Last updated: 19.02.18

GDPR and Beyond: Compliance in 2018 – All the Incoming Laws and Legislation that You Need to Know

Compliance certainly isn’t something that businesses enjoy thinking about and planning for, but it is nonetheless an important part of good trading. And of course, it’s always better to know in advance what you’re going to be up against as things change. With that in mind, we’ve brought together a run-down of some of the most important regulatory changes that are happening in the UK as we move through 2018. Some of them are industry specific, but there are a couple of big ones that could hit most businesses.

If you need help with common issues, then you should consider compliance training in the relevant requirements. Virtual College offers a number of courses pertaining to such compliance considerations such as data protection, and you can find out more about our compliance courses here.


GDPR is unequivocally the biggest compliance headache of 2018, and indeed the biggest change for businesses in this regard for many years. It affects most businesses across the EU, and also any businesses based outside the EU that in any way interact with EU citizens. In short, it is designed to give EU citizens more control over how their data is used. This is a very broad remit that, for instance, will cover every single business that trades online. You can read about GDPR in more detail on our dedicated GDPR page here. However, to give you an idea of some of the things that it requires, you will now need to ensure you have legal grounds to collect information from or about someone (usually their explicit permission), they will be able to request details of whatever information you do hold about them, and in certain cases they will legally be able to request you delete this information. GDPR is fully implemented on 25th May 2018, and businesses will be required to comply immediately. Fines and other penalties are proposed to be very harsh, and it is likely that the EU will make an example of some businesses early on.


The Markets in Financial Instruments Directive is another EU regulation, but one that pertains specifically to the finance industry. It was introduced ten years ago with the intention of harmonizing the financial services industry across the EU in respects of security, accountability and transparency. MiFID II is an addition to this which adds a vast amount of additional requirements designed to further make the financial services industry safer and more efficient. There are many new reporting requirements, as well as restrictions on high frequency trading, which will have major impacts for financial businesses. And many haven’t quite got to grips yet.

Senior Managers Regime

Another financial issue, and one which has been ongoing for a couple of years now. The Senior Managers Regime did actually come into force in 2016, but was only applicable to larger businesses. The FCA (Financial Conduct Authority) have it in their timetable to roll it out to all relevant businesses in 2018 however, some attention must be given if you think this might apply to you at some point. The SMR is a fairly straightforward bit of compliance, and is designed to ensure that senior staff at banks, building societies, credit unions, large insurers and investment banks are fully accountable. It involves getting approval from the FCA for certain appointments, as well as fully documenting the roles and responsibilities as well as relationships of senior members of staff.

Gender Pay Gap

A particularly hot topic throughout the last couple of years, the Government decided that all businesses with 250 or more employees at the start of the 2017/2018 financial year would have to report on the gender pay gap within their company. The deadline for this is the 30th of March 2018, and there are a number of details that you’re required to give. Naturally, with many businesses focusing on their tax returns at this time of year, this information has not been sent by HR to the government in a lot of cases. The information is fortunately not overly in-depth, and it is straightforward to submit online. It’s worth noting that the information must be available for another three years, and should be published on the company website too.

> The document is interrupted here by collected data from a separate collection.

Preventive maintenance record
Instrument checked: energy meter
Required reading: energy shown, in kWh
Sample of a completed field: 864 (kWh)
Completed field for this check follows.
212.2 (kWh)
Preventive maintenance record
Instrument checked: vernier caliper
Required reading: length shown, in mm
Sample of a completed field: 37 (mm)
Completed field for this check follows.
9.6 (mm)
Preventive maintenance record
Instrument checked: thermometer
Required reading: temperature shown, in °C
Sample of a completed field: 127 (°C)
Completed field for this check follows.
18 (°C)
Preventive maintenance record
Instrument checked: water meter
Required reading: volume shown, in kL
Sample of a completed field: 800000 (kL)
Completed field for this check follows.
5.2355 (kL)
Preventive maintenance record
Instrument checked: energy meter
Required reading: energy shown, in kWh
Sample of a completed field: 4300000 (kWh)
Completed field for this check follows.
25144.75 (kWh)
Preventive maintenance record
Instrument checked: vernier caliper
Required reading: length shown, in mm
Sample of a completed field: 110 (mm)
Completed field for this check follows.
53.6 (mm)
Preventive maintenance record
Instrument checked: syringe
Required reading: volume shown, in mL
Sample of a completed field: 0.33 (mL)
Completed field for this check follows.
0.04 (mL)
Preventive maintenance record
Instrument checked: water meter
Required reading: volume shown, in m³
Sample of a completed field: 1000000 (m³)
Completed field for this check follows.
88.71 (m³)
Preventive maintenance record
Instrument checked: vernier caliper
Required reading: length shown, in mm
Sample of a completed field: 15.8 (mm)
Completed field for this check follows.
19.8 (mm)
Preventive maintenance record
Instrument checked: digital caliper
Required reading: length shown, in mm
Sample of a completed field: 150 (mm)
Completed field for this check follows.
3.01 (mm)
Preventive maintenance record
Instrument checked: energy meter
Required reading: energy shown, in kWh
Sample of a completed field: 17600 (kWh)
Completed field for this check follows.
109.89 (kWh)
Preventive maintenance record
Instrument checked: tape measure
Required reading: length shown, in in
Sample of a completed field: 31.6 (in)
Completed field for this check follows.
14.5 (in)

Most of the Government and Civil Service’s bandwidth has been focused on Brexit over the last year, which means that there are comparatively few incoming regulations for most industries outside finance, bar the big GDPR upheaval. This is generally good news for most businesses small and large, but it goes without saying that Brexit itself is going to be throwing up quite a few regulatory challenges for a lot of sectors, and 2018 is very likely to be the year in which some of these become clearer. One consideration that will certainly need some attention this coming year is if you have employees from the EU, then you’ll need to watch out for the new visa registration system going live online, which is purported to be later this year. It should be straightforward and accept applications by default, but it’s worth monitoring developments regardless.